Когда я возвращаюсь с кубиками льда, женщина тщательно выполняет дыхательные упражнения.
– Вы в каком салоне работаете? – спрашивает требовательно. В ее голосе звучат большие деньги и привычка получать лучшее.
– Я в городе проездом.
– А… понятно. Я постоянная клиентка «Афродиты».
Кто бы сомневался!
– Я слышала, что это самый лучший салон в городе.
Женщина довольно улыбается, но радость быстро испаряется с ее лица, оставляя за собой слезную гримасу.
– Муж… всегда хотел для меня самого лучшего.
– Это замечательно.
Завернув лед в салфетки, легко касаюсь опухшей кожи под глазами, стараясь уменьшить отек.
– Раньше все было замечательно, – говорит женщина.
– М-м-м… – Порой в общении с клиентами глубокомысленное мычание – это все, что требуется.
– В каком городе вы живете? – спрашивает она, всхлипывая. Ей хочется поделиться своей бедой, но не с человеком, который потом распустит слухи. А раз я скоро уеду, то это шанс.

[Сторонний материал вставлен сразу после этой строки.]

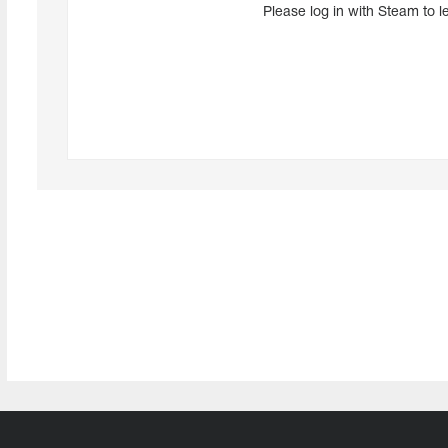
Please log in with Steam to l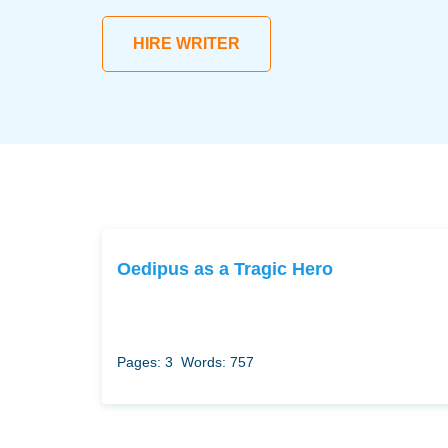
HIRE WRITER
Oedipus as a Tragic Hero
Pages: 3
Words: 757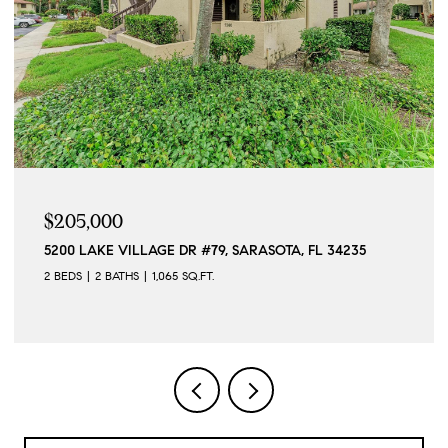
$205,000
5200 LAKE VILLAGE DR #79, SARASOTA, FL 34235
2 BEDS
2 BATHS
1,065 SQ.FT.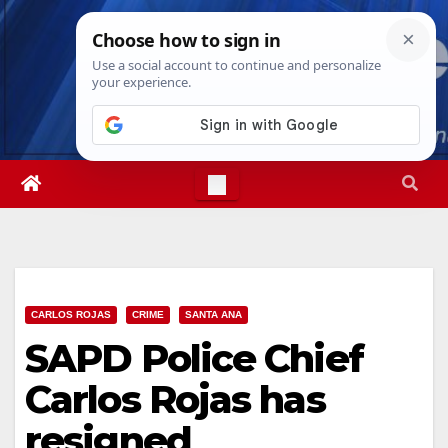
Skip
Fri. Aug 7th, 2026
11:16:35 PM
to
content
CARLOS ROJAS
CRIME
SANTA ANA
SAPD Police Chief
Carlos Rojas has
resigned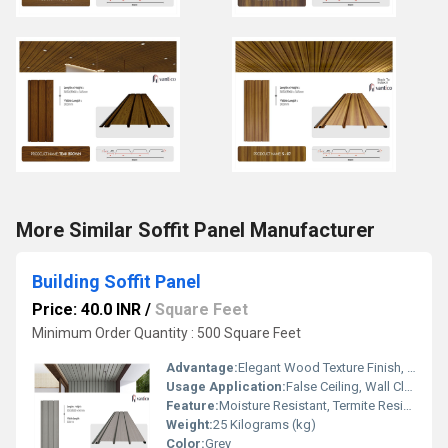
More Similar Soffit Panel Manufacturer
Building Soffit Panel
Price: 40.0 INR
/
Square Feet
Minimum Order Quantity : 500 Square Feet
Advantage:
Elegant Wood Texture Finish, Long Lasting Performance, Cost Effective, Easy Maintenance
Usage Application:
False Ceiling, Wall Cladding, Home Interiors, Balconies, Offices, Restaurants, Shopping Malls, Hospitals & Clinics
Feature:
Moisture Resistant, Termite Resistant, Easy Installation, Low Maintenance, Durable Finish
Weight:
25 Kilograms (kg)
Color:
Grey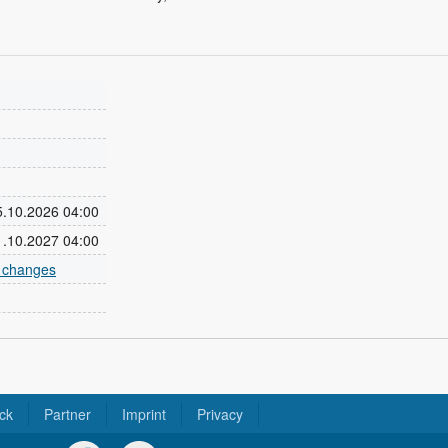
25.10.2026 04:00
31.10.2027 04:00
e changes
ck
Partner
Imprint
Privacy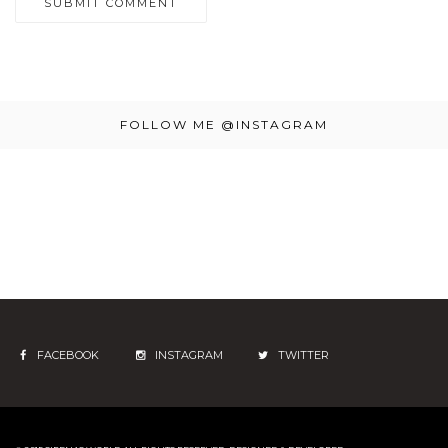
FOLLOW ME @INSTAGRAM
FACEBOOK
INSTAGRAM
TWITTER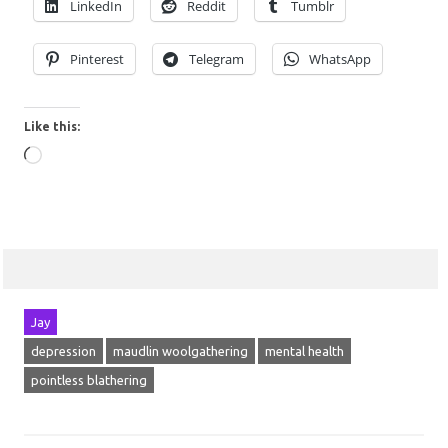
LinkedIn
Reddit
Tumblr
Pinterest
Telegram
WhatsApp
Like this:
Loading…
Jay
depression
maudlin woolgathering
mental health
pointless blathering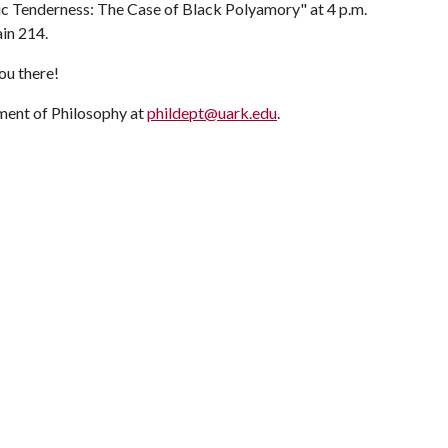
ic Tenderness: The Case of Black Polyamory" at 4 p.m.
in 214.
ou there!
ment of Philosophy at
phildept@uark.edu
.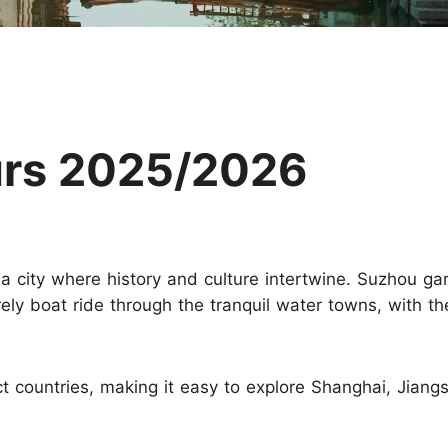
Huangshan
Yangtze River
Inner Mongolia
Zhangjiajie
Jiuzhaigou
More Destinations
urs 2025/2026
 a city where history and culture intertwine. Suzhou ga
rely boat ride through the tranquil water towns, with the
ct countries, making it easy to explore Shanghai, Jiang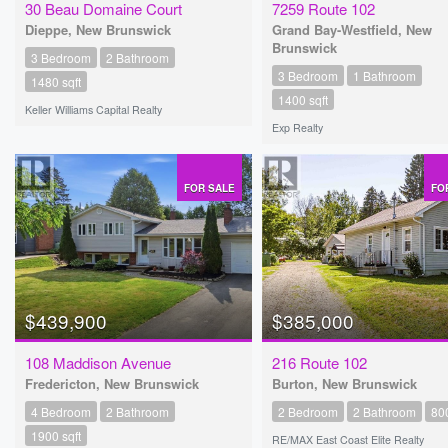
30 Beau Domaine Court
7259 Route 102
Dieppe, New Brunswick
Grand Bay-Westfield, New
Brunswick
3 Bedroom
2 Bathroom
3 Bedroom
1 Bathroom
1480 sqft
1400 sqft
Keller Williams Capital Realty
Exp Realty
FOR SALE
FO
$439,900
$385,000
108 Maddison Avenue
216 Route 102
Fredericton, New Brunswick
Burton, New Brunswick
4 Bedroom
2 Bathroom
2 Bedroom
2 Bathroom
800
1900 sqft
RE/MAX East Coast Elite Realty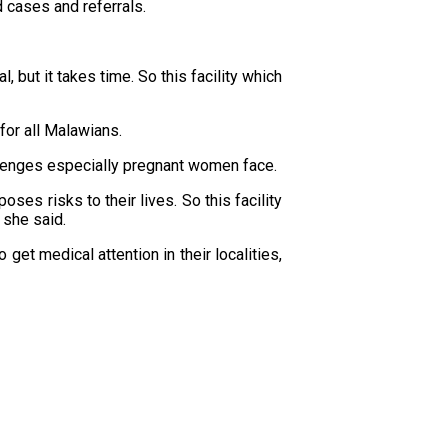
d cases and referrals.
l, but it takes time. So this facility which
for all Malawians.
hallenges especially pregnant women face.
es risks to their lives. So this facility
 she said.
et medical attention in their localities,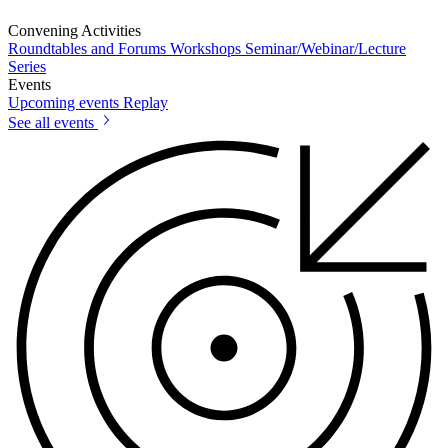
Convening Activities
Roundtables and Forums
Workshops
Seminar/Webinar/Lecture
Series
Events
Upcoming events
Replay
See all events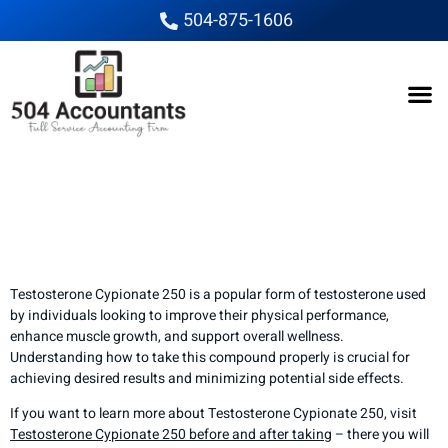
504-875-1606
How to Properly Take
Testosterone Cypionate
250
Testosterone Cypionate 250 is a popular form of testosterone used
by individuals looking to improve their physical performance,
enhance muscle growth, and support overall wellness.
Understanding how to take this compound properly is crucial for
achieving desired results and minimizing potential side effects.
If you want to learn more about Testosterone Cypionate 250, visit
Testosterone Cypionate 250 before and after taking
– there you will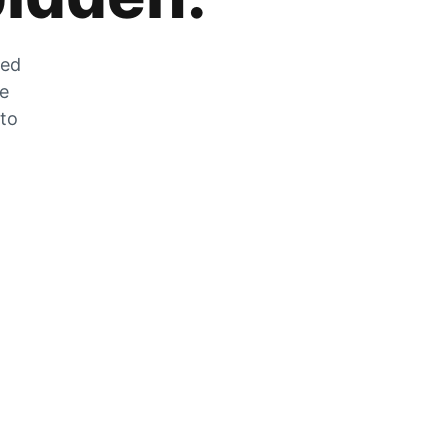
zed
he
 to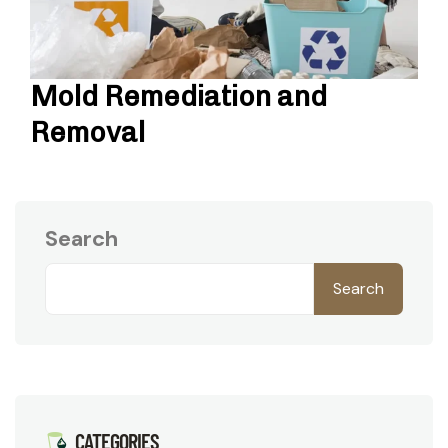
Mold Remediation and
Removal
Search
Search
CATEGORIES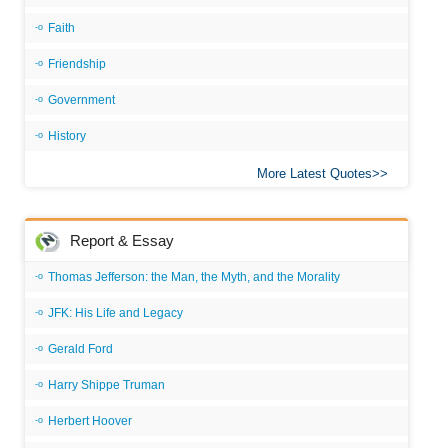
Faith
Friendship
Government
History
More Latest Quotes
Report & Essay
Thomas Jefferson: the Man, the Myth, and the Morality
JFK: His Life and Legacy
Gerald Ford
Harry Shippe Truman
Herbert Hoover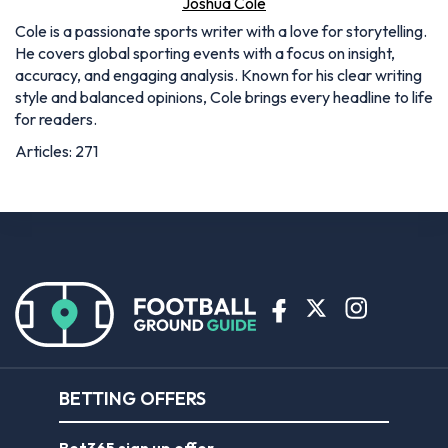
Joshua Cole
Cole is a passionate sports writer with a love for storytelling.
He covers global sporting events with a focus on insight,
accuracy, and engaging analysis. Known for his clear writing
style and balanced opinions, Cole brings every headline to life
for readers.
Articles: 271
BETTING OFFERS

Я называю свой городок, и становится очевидно, что она никогда о нем не слышала. Кивнув, она косится на остальные кабинки, открытые и пустые.
– Муж и раньше был не без греха, но чтобы посадить свою… девицу за соседний стол, это… это неуважение ко мне! Все вокруг знают, что происходит, и смотрят на меня с сочувствием и пренебрежением. Это ужасно! – В ее глазах горят ревность и злоба.
После очередного «м-м-м» я подаю ей салфетку.
– Если вы хорошенько высморкаетесь, то голос не будет гнусавым.
Она следует моему совету и возвращается к рассказу о любовницах мужа.